The Inland Revenue Authority of Singapore has released Advance Ruling Summary No. 01/2024, addressing whether the profit a partnership earns from selling its business to a company is considered capital in nature on 28 August 2024.
- Subject: Whether any profits derived by Partnership A from the proposed sale of the business to Company B is capital in nature and not subject to income tax under section 10(1) of the Income Tax Act 1947 (ITA), except for the transfer of inventories (where the rules under Section 32 of the ITA will apply, where applicable), and the computation of balancing charges as required under Section 20 of the ITA where capital allowances were claimed previously.
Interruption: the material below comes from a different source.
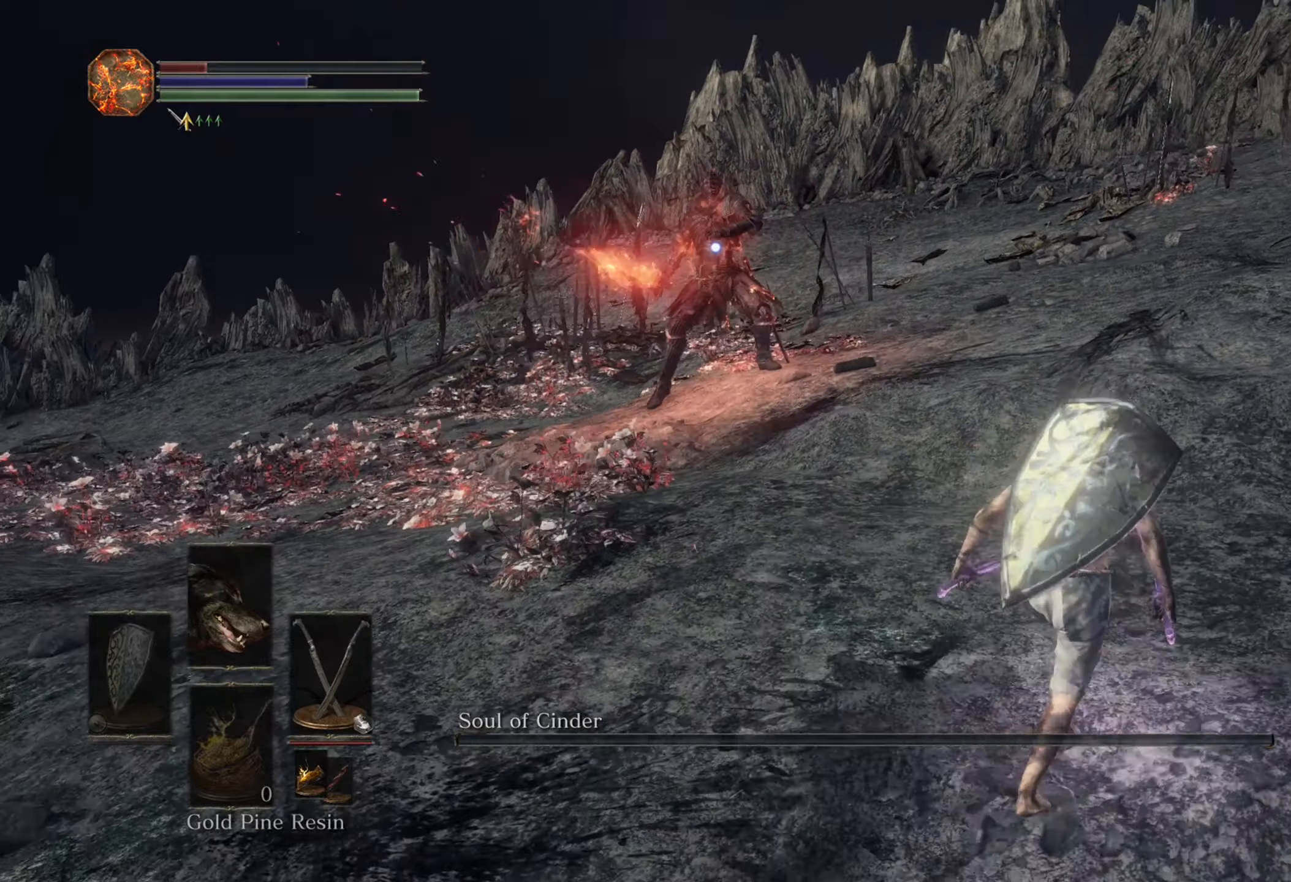
{"dt_ms": 500, "buttons": [], "left_stick": "right", "right_stick": "center", "events": []}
- Relevant background and facts: (a) Partnership A is a limited liability partnership registered in Singapore. (b) Due to group restructuring (the “Restructuring”), Partnership A will be transferring its whole business to Company B, a company incorporated in Singapore. (c) Partnership A will be transferring the assets and liabilities to Company B at net book value as at the date of transfer of the business (the “Effective Date”). (d) The list of assets to be transferred comprises property, plant and machinery, inventories as well as trade and other receivables. (e) The list of liabilities to be transferred comprises lease liabilities, trade and other payables and customers’ deposits. (f) The arm’s length consideration payable by Company B to Partnership A for the transfer of the business is equivalent to the aggregate of the net book value of the assets as at the Effective Date and the goodwill of the business, i.e. Consideration = Net Book Value + Goodwill (i) The consideration for each asset shall be an amount equal to the net book value of the relevant asset as at the Effective Date; and (ii) The consideration for the goodwill of the business shall be an amount equal to the difference between the purchase consideration and the aggregate net book value of the assets as at the Effective Date. (g) The amount of goodwill will be reflected in Company B’s accounts. (h) Partnership A will be liquidated after the transfer of the business is completed with no outstanding assets or liabilities remaining with Partnership A. The business will continue to be carried on by Company B.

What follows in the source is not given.